━━━ Records supplied

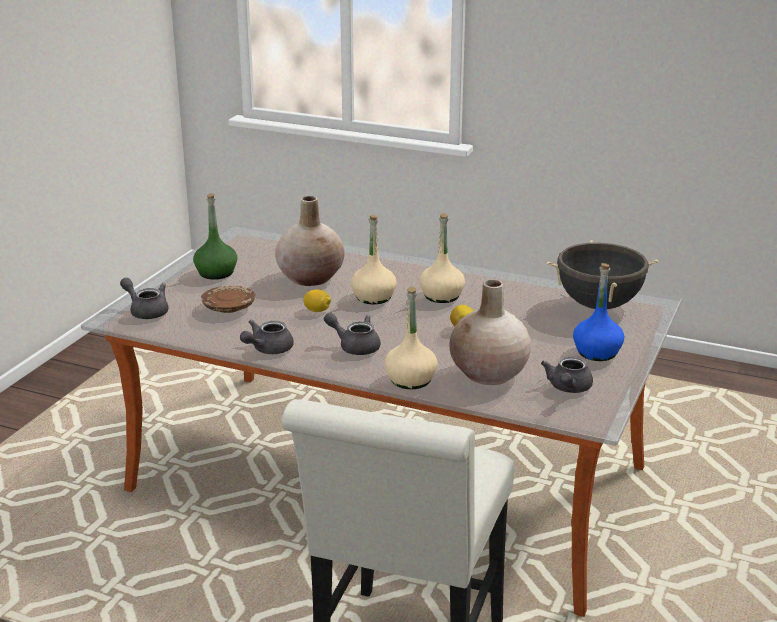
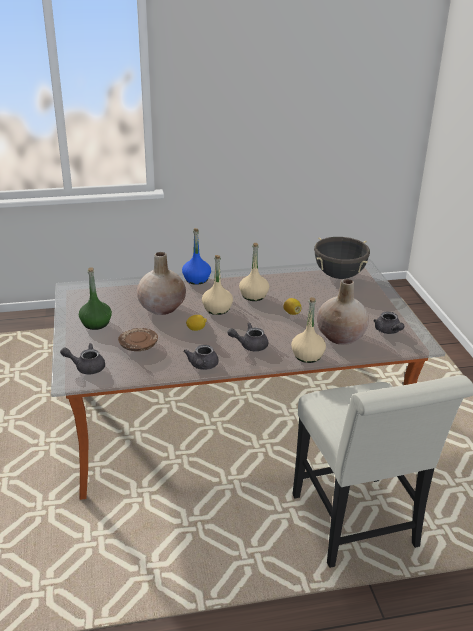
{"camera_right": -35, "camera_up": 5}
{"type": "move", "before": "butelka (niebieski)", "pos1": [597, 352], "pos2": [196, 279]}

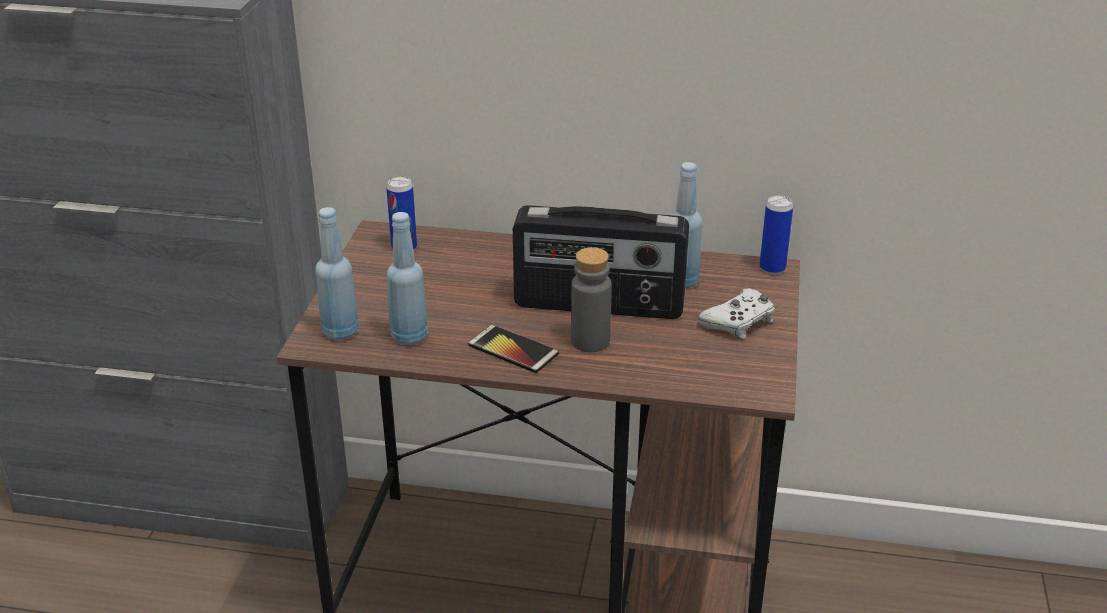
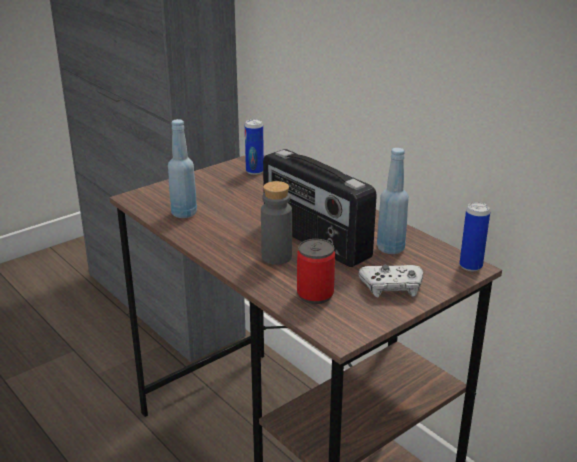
{"camera_right": 40, "camera_up": -5}
{"type": "delete", "before": "butelka (niebieski)", "pos1": [340, 331]}
{"type": "delete", "before": "telefon", "pos1": [513, 350]}
{"type": "insert", "after": "puszka", "pos2": [315, 295]}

━━━━━━

- What you will do -
Print the whole listing again exactly, please. No pictures.

- Finished exercise -
{"camera_right": -35, "camera_up": 5}
{"type": "move", "before": "butelka (niebieski)", "pos1": [597, 352], "pos2": [196, 279]}

{"camera_right": 40, "camera_up": -5}
{"type": "delete", "before": "butelka (niebieski)", "pos1": [340, 331]}
{"type": "delete", "before": "telefon", "pos1": [513, 350]}
{"type": "insert", "after": "puszka", "pos2": [315, 295]}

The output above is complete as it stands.